The advantage of this method is that all data can be handled within xarray without for loops. It also allows to handle extremely large datasets - if you are curious, ask Fabien about it! Otherwise just move on to the next bit:
From “spaghetti” plots to quantiles#
The plot above shows individual model projections of future glacier volume under the SSP126 scenario. Each line represents a different climate model from the CMIP6 ensemble. These are often called “spaghetti plots” because of their overlapping, tangled appearance. While these plots give a sense of the range of possible futures, they can be overwhelming and difficult to interpret. Individual models may show short-term variability that isn’t relevant for long-term trends, and focusing on specific runs may obscure the broader picture of uncertainty.

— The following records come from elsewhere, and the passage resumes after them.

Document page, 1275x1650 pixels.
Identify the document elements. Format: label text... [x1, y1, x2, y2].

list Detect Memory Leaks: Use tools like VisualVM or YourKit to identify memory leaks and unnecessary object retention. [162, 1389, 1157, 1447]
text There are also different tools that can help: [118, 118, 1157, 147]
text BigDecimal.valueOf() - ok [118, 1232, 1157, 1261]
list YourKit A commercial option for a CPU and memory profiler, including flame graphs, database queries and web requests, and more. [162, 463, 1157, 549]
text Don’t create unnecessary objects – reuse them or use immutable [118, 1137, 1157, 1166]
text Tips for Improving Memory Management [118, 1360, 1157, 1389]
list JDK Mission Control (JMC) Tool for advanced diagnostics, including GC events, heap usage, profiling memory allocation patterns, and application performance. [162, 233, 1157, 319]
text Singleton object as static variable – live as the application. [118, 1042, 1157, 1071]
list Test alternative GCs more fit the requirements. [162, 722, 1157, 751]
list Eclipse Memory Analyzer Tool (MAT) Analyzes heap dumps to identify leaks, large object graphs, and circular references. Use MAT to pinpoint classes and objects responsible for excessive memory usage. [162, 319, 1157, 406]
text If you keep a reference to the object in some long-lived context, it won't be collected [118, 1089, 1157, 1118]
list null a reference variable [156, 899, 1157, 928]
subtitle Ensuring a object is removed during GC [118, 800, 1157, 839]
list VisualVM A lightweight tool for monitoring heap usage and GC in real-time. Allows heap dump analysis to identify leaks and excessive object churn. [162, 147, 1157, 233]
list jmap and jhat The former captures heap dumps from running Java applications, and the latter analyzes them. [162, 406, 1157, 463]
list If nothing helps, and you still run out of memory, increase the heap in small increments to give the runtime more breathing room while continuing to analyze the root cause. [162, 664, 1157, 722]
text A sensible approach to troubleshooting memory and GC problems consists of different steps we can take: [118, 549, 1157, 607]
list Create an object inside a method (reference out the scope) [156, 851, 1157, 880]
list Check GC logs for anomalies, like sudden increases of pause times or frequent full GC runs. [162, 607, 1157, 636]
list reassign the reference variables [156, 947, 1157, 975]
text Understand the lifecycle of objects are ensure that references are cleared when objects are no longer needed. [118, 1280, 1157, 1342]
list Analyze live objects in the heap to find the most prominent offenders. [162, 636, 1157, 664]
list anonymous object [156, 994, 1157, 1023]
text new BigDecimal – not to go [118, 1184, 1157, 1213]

Instead of plotting every model separately, we often summarize projections using quantiles—for example, showing the median (50th percentile), and the spread between the 10th and 90th percentiles.
In the next step, we will compute and visualize these quantile-based ranges to gain a clearer understanding of future glacier runoff trends:
# We compute the quantiles along the ensemble
q10 = df_volume_relative.quantile(0.1, axis=1)
q50 = df_volume_relative.quantile(0.5, axis=1)
q90 = df_volume_relative.quantile(0.9, axis=1)
# Extract the time index from the DataFrame
time = df_volume_relative.index
# Plot the filled quantile range
plt.fill_between(time, q10, q90, color="C0", alpha=0.5, label="10-90% range")
# Plot the median line
plt.plot(time, q50, color="C0", linewidth=2, label="Median")
# Labels and legend
plt.ylabel("Basin volume (% 2020)")
plt.xlabel("Year")
plt.title(f"SSP126 Glacier Volume Projections (N={len(df_volume.columns)})")
plt.legend();
E: now repeat the steps above with with the 0.05 and 0.95 quantiles instead - do you see much difference? Maybe you can even plot both the 10-90% and th 5-95% range on the same plot?
# Your answer here
E: Finally, repeat the 10-90% plot plot with runoff instead of volume.
# Your answer here
Conclusions & next steps: what does glacier change mean?#
In this lesson, we focused on the tools and methods needed to analyze glacier projections:
We opened and processed OGGM projection data.
We examined glacier-wide and basin-wide volume evolution over time.
We explored the importance of climate model ensembles and how to summarize them with quantiles instead of spaghetti plots.
While today was all about data processing, the real question is: What do these projections tell us about future glacier change?
This is where your assignment comes in! You will now take the tools from this lesson and apply them to real-world climate impact questions, such as:
How much glacier volume will be lost by 2100?
How do different climate scenarios (e.g., SSP126 vs. SSP585) affect glacier evolution?
What are the key uncertainties, and how do we interpret them?
Glacier projections are more than just numbers—they are essential for understanding water security, hydrological risks, and long-term climate adaptation strategies. In the next step, you will use your new skills to analyze these impacts and draw meaningful conclusions.